Trop longtemps dissimulée aux regards par de hauts murs, la somptueuse abbaye de Rangéval, dans la Meuse, ouvre désormais ses grilles tous les dimanches à Géville. La magnificence du bâtiment et son écrin de verdure exceptionnel en font un véritable trésor. Edifiée au creux d’un vallon entre Commercy et Toul, le sanctuaire sort timidement de l’anonymat.
L’ancienne abbaye de Rangéval
D’emblée, avant de franchir la grille, on remarque les plaques des Monuments Historiques et de Vieilles Maisons Françaises (VMF). Puis on entre doucement dans le parc. A gauche, des ruines, à droite un joli verger, au fond le bâtiment conventuel. Seul un gardien âgé nous ouvre les portes mais Mr Briot, directeur de l’Office de tourisme de Commercy le connaît bien. Visite.
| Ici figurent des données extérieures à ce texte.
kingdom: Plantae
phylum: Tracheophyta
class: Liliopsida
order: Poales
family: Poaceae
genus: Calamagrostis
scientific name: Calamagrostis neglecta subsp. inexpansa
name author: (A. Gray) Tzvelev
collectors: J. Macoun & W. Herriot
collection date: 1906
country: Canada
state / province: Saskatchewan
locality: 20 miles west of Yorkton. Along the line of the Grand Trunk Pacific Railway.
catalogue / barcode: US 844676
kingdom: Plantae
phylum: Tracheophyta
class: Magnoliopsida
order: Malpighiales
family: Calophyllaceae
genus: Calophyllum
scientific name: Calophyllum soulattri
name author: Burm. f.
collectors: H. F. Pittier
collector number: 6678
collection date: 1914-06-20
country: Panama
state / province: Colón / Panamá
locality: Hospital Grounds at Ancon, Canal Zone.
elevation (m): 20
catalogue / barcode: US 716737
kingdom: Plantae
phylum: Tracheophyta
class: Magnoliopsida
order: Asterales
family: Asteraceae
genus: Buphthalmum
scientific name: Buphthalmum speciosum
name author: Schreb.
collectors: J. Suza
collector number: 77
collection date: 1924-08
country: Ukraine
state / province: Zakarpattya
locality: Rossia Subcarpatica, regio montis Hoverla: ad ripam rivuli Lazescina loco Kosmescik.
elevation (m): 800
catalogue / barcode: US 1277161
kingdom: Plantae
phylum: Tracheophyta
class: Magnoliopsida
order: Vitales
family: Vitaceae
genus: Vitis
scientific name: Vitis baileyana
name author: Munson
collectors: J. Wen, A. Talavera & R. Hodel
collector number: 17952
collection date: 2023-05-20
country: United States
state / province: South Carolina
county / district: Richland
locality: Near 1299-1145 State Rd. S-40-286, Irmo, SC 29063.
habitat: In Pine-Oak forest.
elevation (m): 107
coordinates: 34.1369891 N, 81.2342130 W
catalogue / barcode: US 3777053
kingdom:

Fondée en 1150 par Hadwige, châtelaine d’Apremont et par le Chapitre de la cathédrale de Toul, la longue histoire de l’abbaye de Rangéval est liée à celle de l’ordre des Prémontrés. Ce dernier fut créé par Norbert et ses compagnons il y a près de 1 000 ans dans la forêt de Prémontré, près de Laon. Considéré comme l’un des grands ordres religieux du Moyen-âge avec les cisterciens et les bénédictins, l’ordre des Prémontrés, appelé aussi ordre norbertin, ou ordre blanc, comptait à la fin de l’Ancien Régime une centaine d’abbayes et de prieurés, presque tous situés au Nord de la Loire.
Malgré la destruction de l’édifice au cours de la Guerre de Trente Ans et à la suite de pillages successifs, la trésorerie des abbés réguliers de Rangéval a permis de reconstruire le monastère à la fin du XVIIème siècle.
Les bâtiments conventuels encore visibles aujourd’hui furent quant à eux élevés dans la première moitié du XVIIIème siècle. Le site et ses dépendances furent entourés d’un imposant mur d’enceinte en pierre de taille vers 1750. La révolution française chassa les religieux de l’abbaye, enlevant ainsi à ces lieux réguliers leur destination originelle. Le mobilier et les œuvres d’art furent également détruits ou volés. Si bien qu’après ce énième pillage, seules les ailes Nord et Est du carré claustral et le logis abbatial sont parvenus jusqu’à nous. Mais de nombreux trésors s’offrent aux yeux des visiteurs, à l’image du cloître voûté d’ogives, de la salle capitulaire à colonnes corinthiennes ou encore du réfectoire avec sa belle cheminée. Des travaux de restauration sont en cours (cloître notamment) avec, semble t-il, un bon savoir-faire.
Malgré la disparition d’une partie des bâtiments, cette abbaye des XVIIe et XVIIIe siècles correspond encore à l’idéal prémontré : une architecture monumentale dans un « bout du monde ». Les jardins conservent un vivier, un petit parc, un ensemble de roses anciennes et surtout un vaste verger qui prolonge une tradition monacale d’arboriculture fruitière où « Couilles du Pape » (prune), « Fondante des bois » (poire), coichier de Buhl… constituent un patrimoine de 200 variétés en majorité régionales (site classé Natura 2000).